2. Sell the audit outcome, not the dashboard

The market distrust isn't about collection — it's about verifiability. Auditors and companies distrust black-box tools that don't show their work^H3. A productized "audit-ready package" — where you handle evidence collection and produce auditor-legible artifacts with a clear chain of custody — is higher ACV than a dashboard subscription and maps to what actually unblocks a SOC 2 Type 2^W3. Bundle in policy templates, auditor liaison, and a readiness guarantee. This is closer to what Oneleet sells^R3 than what a generic dashboard delivers. Margin is in the outcome, not the infrastructure.

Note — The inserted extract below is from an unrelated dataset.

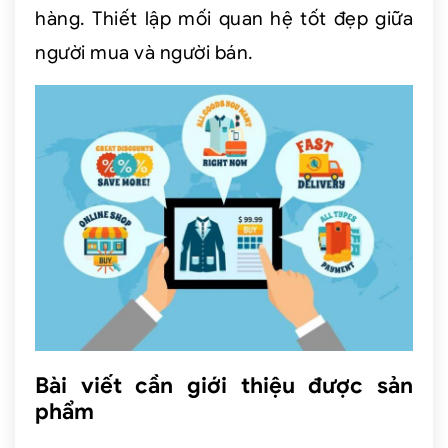
hàng. Thiết lập mối quan hệ tốt đẹp giữa
người mua và người bán.
Bài viết cần giới thiệu được sản
phẩm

3. Build the evidence infrastructure layer, not the UI

The real defensibility question is what sits under the dashboard. Bastion covers 30+ frameworks from a single integration layer^W1; Regulance is doing similar work across GDPR, SOC 2, ISO 27001, PCI DSS, and HIPAA^H5. If you've built reliable, auditor-accepted connectors to cloud environments and SaaS tools, that integration layer is the asset — not the front-end. Licensing it to consultancies and auditing firms (who have the customer relationships and the billing authority) could be faster to revenue than selling direct to startups who expect free tools.

The honest filter: None of these adjacencies fix the WTP problem overnight. They reframe who is being asked to pay and why the moment of payment feels justified. The path to revenue runs through specificity — one framework (SOC 2), one buyer type (seed-stage B2B SaaS), one urgent trigger (first enterprise deal) — not a general-consumer compliance dashboard competing against free.